Memory leakage in C++ class

The other day, I received an anonymous comment to a really old entry of mine here. The following is approximately the comment; I've had to reconstruct what he must have meant to post, since he seemed to format his post for text e-mail rather than for HTML-parsed comment (I don't think he's very familiar with LJ). My comments are in [bracketed, signed, italicized text - Ran].



Memory leakage in C++ class
Before I begin, I must first make the following disclaimer: Although I have considerable programming experience, I do not consider myself by any means to be an expert C++ programmer. The following may be nothing more than a relection of my ignorance. If what I describe is not an actual bug, I would be very appreciative if you could briefly explain to me how I can de-allocate memory allocated by a set class, since everything I have tried is in vain and every computer scientist I have asked seems as dumbfounded as I.


I am running g++ 2.96 on a i386 redhat linux platform. [I'm running g++ 3.2 on WinXP, using Cygwin, and MSVC++ 6. - Ran] I think I discovered a bug. I compiled and ran the following program.

#include <set>

int main()
{
     unsigned long j;
     set <long>*o = new set <long>();
     for(j = 1; j <= 1000000; j++)
     {
         (*o).insert(j);
     }
     (*o).clear();
     delete o;
     while(1); //[Intentional infinite loop. - Ran]
}

[I had to insert a using std::set; statement to get this program to compile; I think that's a known difference between g++ 2.x and g++ 3.x. - Ran]

Using top, I monitored memory usage and noticed the delete operation did not free the 24 MB allocated by the multiple calls to insert in the for loop. [On g++ 3.2: using Windows Task Manager, I find the program to require 25,300 KB once in the infinite loop, compared to 1,784 KB when I comment-out everything in int main() except the infinite loop. On MSVC++ 6: the program took huge amounts of memory at first, but eventually settled down to 868 KB; when I commented out everything except the infinite loop, the program took 688 KB. - Ran] This problem seems confined to the set and map classes. No matter what I seem to do, I cannot de-allocate memory allocated by the set or map classes. I do not enounter the problem with the vector class. For example, I did not observe using top any memory leakage when I compiled and ran

#include <vector>

int main()
{
     unsigned long j;
     vector <long>*o = new vector <long>();
     for(j = 1; j <= 10000000; j++)
     {
         (*o).push_back(j);
     }
     (*o).clear();
     delete o;
     while(1);
}

[Again, I had to add a using std::vector; statement for this to compile. Using g++ 3.2: this program took 1,916 KB, compared to the same 1,784 KB when I commented-out everything except the infinite loop. Using MSVC++ 6: this program took huge amounts of memory at first, but eventually settled to 820 KB, compared to the same 688 KB when I commented-out everything except the infinite loop. - Ran]

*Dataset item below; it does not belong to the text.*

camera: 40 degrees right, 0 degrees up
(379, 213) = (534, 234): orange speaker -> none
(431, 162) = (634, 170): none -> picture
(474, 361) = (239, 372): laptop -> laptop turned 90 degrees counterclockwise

I know that clear alone at least for a vector does not de-allocate memory since it merely erases the elements without altering the capacity. Nevertheless, shouldn't the delete operation, whether it is applied to an empty vector, set, or map, always perform the necessary de-allocation?

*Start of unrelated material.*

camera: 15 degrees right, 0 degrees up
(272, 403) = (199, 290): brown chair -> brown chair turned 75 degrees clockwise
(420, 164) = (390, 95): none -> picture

So, to summarize: in g++ 2.96 and g++ 3.2, the destructor for std::set <long> - or possibly its insert member function - doesn't seem to de-allocate all the memory it should, unlike the destructor for std::vector <long>. In MSVC++ 6, both destructors seem to de-allocate all the memory properly.

Does anyone know anything about this?

P.S. The original comment may be found here, if anyone is interested.